* **DESCRIPTION OF THE TASK**
Everything in the listing beneath must be transcribed exactly.

----- DATASET RECORDS -----

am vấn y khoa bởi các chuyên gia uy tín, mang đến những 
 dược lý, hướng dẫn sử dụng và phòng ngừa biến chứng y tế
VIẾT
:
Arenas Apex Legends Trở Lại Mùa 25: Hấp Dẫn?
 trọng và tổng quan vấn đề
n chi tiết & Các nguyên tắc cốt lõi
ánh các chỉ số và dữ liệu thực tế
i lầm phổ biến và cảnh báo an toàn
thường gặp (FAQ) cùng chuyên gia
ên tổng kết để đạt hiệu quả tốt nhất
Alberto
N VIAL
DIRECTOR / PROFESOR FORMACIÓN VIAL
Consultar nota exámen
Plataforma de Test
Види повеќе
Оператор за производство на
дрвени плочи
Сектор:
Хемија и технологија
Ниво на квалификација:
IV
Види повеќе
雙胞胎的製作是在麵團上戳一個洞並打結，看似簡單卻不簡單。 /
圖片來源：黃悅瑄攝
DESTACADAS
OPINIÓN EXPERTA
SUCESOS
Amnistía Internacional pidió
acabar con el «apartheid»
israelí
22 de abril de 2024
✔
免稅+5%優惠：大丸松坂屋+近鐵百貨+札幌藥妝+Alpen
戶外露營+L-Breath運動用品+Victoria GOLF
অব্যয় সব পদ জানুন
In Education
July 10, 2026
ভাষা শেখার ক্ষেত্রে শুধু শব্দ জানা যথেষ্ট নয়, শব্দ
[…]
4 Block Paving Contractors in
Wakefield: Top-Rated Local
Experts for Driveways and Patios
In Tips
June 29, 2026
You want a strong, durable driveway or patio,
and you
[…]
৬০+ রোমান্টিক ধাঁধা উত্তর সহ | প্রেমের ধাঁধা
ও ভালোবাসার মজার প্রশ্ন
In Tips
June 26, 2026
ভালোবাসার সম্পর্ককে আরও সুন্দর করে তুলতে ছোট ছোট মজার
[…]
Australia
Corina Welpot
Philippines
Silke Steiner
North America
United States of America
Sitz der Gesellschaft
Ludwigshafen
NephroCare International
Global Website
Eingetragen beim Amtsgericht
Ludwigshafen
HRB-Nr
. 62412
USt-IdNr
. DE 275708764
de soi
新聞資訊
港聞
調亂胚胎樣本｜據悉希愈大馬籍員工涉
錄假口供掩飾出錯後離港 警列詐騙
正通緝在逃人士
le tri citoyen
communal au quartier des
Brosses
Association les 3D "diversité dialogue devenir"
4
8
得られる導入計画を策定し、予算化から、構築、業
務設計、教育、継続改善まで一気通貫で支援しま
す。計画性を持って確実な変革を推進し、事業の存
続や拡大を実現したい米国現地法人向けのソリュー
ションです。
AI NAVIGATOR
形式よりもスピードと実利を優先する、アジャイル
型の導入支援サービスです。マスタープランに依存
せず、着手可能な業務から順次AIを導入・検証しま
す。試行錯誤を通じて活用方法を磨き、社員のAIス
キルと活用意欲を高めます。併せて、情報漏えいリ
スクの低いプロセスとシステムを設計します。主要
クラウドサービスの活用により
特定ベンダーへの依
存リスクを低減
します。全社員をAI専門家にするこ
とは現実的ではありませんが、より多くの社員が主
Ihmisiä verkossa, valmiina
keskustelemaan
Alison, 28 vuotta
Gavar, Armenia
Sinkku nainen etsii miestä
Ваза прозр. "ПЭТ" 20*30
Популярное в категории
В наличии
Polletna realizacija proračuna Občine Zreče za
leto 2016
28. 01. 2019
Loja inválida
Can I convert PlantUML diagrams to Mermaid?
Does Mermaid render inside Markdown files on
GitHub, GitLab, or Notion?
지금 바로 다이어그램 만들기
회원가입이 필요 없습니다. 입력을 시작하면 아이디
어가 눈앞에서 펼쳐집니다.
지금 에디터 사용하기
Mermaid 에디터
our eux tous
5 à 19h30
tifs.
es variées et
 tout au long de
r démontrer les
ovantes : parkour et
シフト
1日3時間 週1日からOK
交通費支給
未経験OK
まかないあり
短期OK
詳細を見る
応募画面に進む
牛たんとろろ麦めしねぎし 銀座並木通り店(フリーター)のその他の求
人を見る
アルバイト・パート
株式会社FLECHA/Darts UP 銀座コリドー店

-----

* **WORKED SOLUTION**
am vấn y khoa bởi các chuyên gia uy tín, mang đến những 
 dược lý, hướng dẫn sử dụng và phòng ngừa biến chứng y tế
VIẾT
:
Arenas Apex Legends Trở Lại Mùa 25: Hấp Dẫn?
 trọng và tổng quan vấn đề
n chi tiết & Các nguyên tắc cốt lõi
ánh các chỉ số và dữ liệu thực tế
i lầm phổ biến và cảnh báo an toàn
thường gặp (FAQ) cùng chuyên gia
ên tổng kết để đạt hiệu quả tốt nhất
Alberto
N VIAL
DIRECTOR / PROFESOR FORMACIÓN VIAL
Consultar nota exámen
Plataforma de Test
Види повеќе
Оператор за производство на
дрвени плочи
Сектор:
Хемија и технологија
Ниво на квалификација:
IV
Види повеќе
雙胞胎的製作是在麵團上戳一個洞並打結，看似簡單卻不簡單。 /
圖片來源：黃悅瑄攝
DESTACADAS
OPINIÓN EXPERTA
SUCESOS
Amnistía Internacional pidió
acabar con el «apartheid»
israelí
22 de abril de 2024
✔
免稅+5%優惠：大丸松坂屋+近鐵百貨+札幌藥妝+Alpen
戶外露營+L-Breath運動用品+Victoria GOLF
অব্যয় সব পদ জানুন
In Education
July 10, 2026
ভাষা শেখার ক্ষেত্রে শুধু শব্দ জানা যথেষ্ট নয়, শব্দ
[…]
4 Block Paving Contractors in
Wakefield: Top-Rated Local
Experts for Driveways and Patios
In Tips
June 29, 2026
You want a strong, durable driveway or patio,
and you
[…]
৬০+ রোমান্টিক ধাঁধা উত্তর সহ | প্রেমের ধাঁধা
ও ভালোবাসার মজার প্রশ্ন
In Tips
June 26, 2026
ভালোবাসার সম্পর্ককে আরও সুন্দর করে তুলতে ছোট ছোট মজার
[…]
Australia
Corina Welpot
Philippines
Silke Steiner
North America
United States of America
Sitz der Gesellschaft
Ludwigshafen
NephroCare International
Global Website
Eingetragen beim Amtsgericht
Ludwigshafen
HRB-Nr
. 62412
USt-IdNr
. DE 275708764
de soi
新聞資訊
港聞
調亂胚胎樣本｜據悉希愈大馬籍員工涉
錄假口供掩飾出錯後離港 警列詐騙
正通緝在逃人士
le tri citoyen
communal au quartier des
Brosses
Association les 3D "diversité dialogue devenir"
4
8
得られる導入計画を策定し、予算化から、構築、業
務設計、教育、継続改善まで一気通貫で支援しま
す。計画性を持って確実な変革を推進し、事業の存
続や拡大を実現したい米国現地法人向けのソリュー
ションです。
AI NAVIGATOR
形式よりもスピードと実利を優先する、アジャイル
型の導入支援サービスです。マスタープランに依存
せず、着手可能な業務から順次AIを導入・検証しま
す。試行錯誤を通じて活用方法を磨き、社員のAIス
キルと活用意欲を高めます。併せて、情報漏えいリ
スクの低いプロセスとシステムを設計します。主要
クラウドサービスの活用により
特定ベンダーへの依
存リスクを低減
します。全社員をAI専門家にするこ
とは現実的ではありませんが、より多くの社員が主
Ihmisiä verkossa, valmiina
keskustelemaan
Alison, 28 vuotta
Gavar, Armenia
Sinkku nainen etsii miestä
Ваза прозр. "ПЭТ" 20*30
Популярное в категории
В наличии
Polletna realizacija proračuna Občine Zreče za
leto 2016
28. 01. 2019
Loja inválida
Can I convert PlantUML diagrams to Mermaid?
Does Mermaid render inside Markdown files on
GitHub, GitLab, or Notion?
지금 바로 다이어그램 만들기
회원가입이 필요 없습니다. 입력을 시작하면 아이디
어가 눈앞에서 펼쳐집니다.
지금 에디터 사용하기
Mermaid 에디터
our eux tous
5 à 19h30
tifs.
es variées et
 tout au long de
r démontrer les
ovantes : parkour et
シフト
1日3時間 週1日からOK
交通費支給
未経験OK
まかないあり
短期OK
詳細を見る
応募画面に進む
牛たんとろろ麦めしねぎし 銀座並木通り店(フリーター)のその他の求
人を見る
アルバイト・パート
株式会社FLECHA/Darts UP 銀座コリドー店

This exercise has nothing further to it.